Medicare: ‘We have a lot of work ahead of us’

Tuesday, April 24, 2012

WASHINGTON – Medicare should remain solvent in the short-term, but its future is still unknown, according to the annual Medicare Trustees Report released this week.

Medicare is expected to remain solvent until 2024, the same year shown in last year’s report.

“The Trustees Report tells us that while Medicare is stable for now, we have a lot of work ahead of us to guarantee its future,” stated Acting CMS Administrator Marilyn Tavenner in a press release.

In 2011, Medicare covered 48.7 million people: 40.4 million aged 65 and older, and 8.3 million disabled. Total expenditures were $549.1 billion, and total income was $530 billion.

The trustees project that, under current law, expenditures will increase in future years at a somewhat faster pace than either aggregate workers’ earnings or the economy overall and that, as a percentage of GDP, they will increase from 3.7% in 2011 to 6.7% by 2086.

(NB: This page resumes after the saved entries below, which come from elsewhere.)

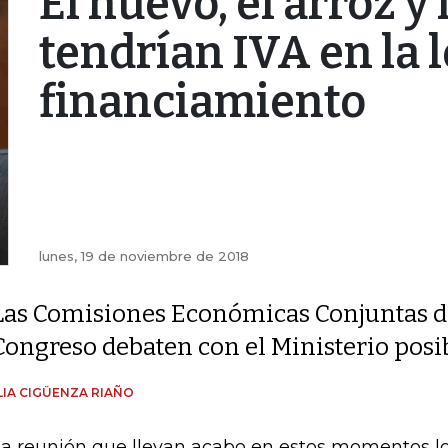
El huevo, el arroz y 
tendrían IVA en la 
financiamiento
lunes, 19 de noviembre de 2018
Las Comisiones Económicas Conjuntas d
Congreso debaten con el Ministerio posib
IA CIGÜENZA RIAÑO
la reunión que llevan acabo en estos momentos lo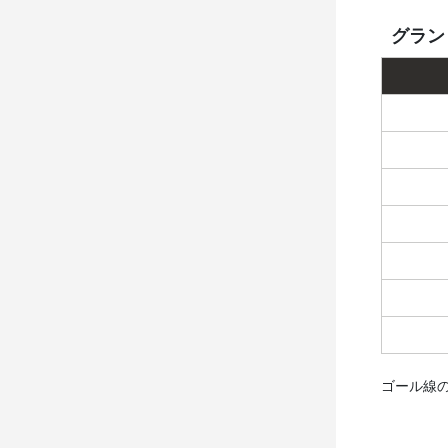
グラン
ゴール線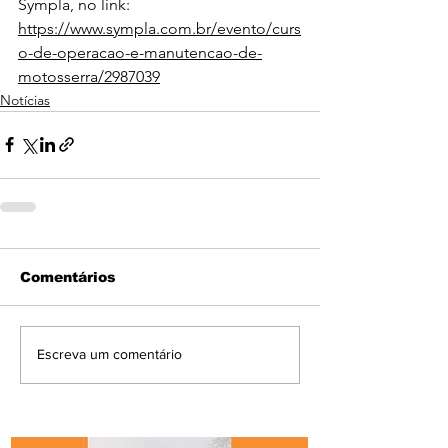
Sympla, no link:
https://www.sympla.com.br/evento/curs
o-de-operacao-e-manutencao-de-
motosserra/2987039
Notícias
Comentários
Escreva um comentário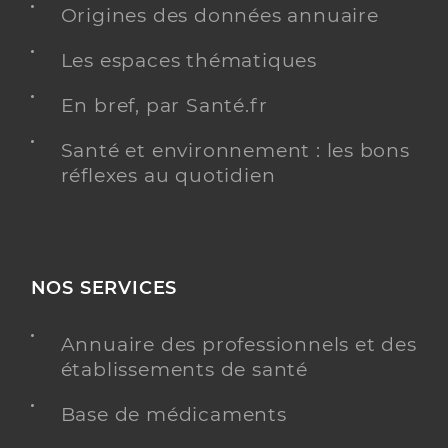
Origines des données annuaire
Les espaces thématiques
En bref, par Santé.fr
Santé et environnement : les bons
réflexes au quotidien
NOS SERVICES
Annuaire des professionnels et des
établissements de santé
Base de médicaments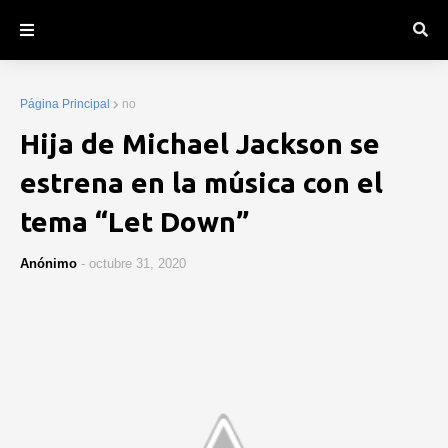
Página Principal
no
Hija de Michael Jackson se
estrena en la música con el
tema “Let Down”
Anónimo
-
octubre 31, 2020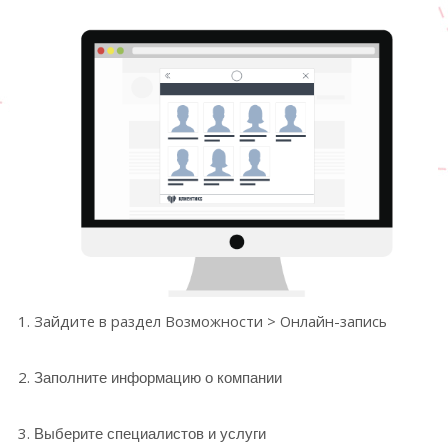
Зайдите в раздел Возможности > Онлайн-запись
Заполните информацию о компании
Выберите специалистов и услуги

If lawmakers continue to override the statutory decreases in physician fees and if the reduced price increases for other health services under Medicare are not sustained and do not take full effect in the long term, then Medicare spending would, instead, represent roughly 10.4% of GDP in 2086, according to the report.

The trustees project that the Hospital Insurance (HI) tax income and other dedicated revenues will fall short of HI expenditures in all future years under current law. The HI trust fund does not meet either the trustees’ test of short-range financial adequacy or their test of long-range close actuarial balance.

The Part B and Part D accounts in the Supplementary Medicare Insurance (SMI) trust fund are adequately financed under current law, since premium and general revenue income are reset each year to match expected costs, according to the report. Such financing, however, would have to increase faster than the economy to match expected expenditure growth under the current law.

CMS stated that, without the Affordable Care Act (ACA), which provides tools to control costs over the long run, the trust fund would expire in 2016.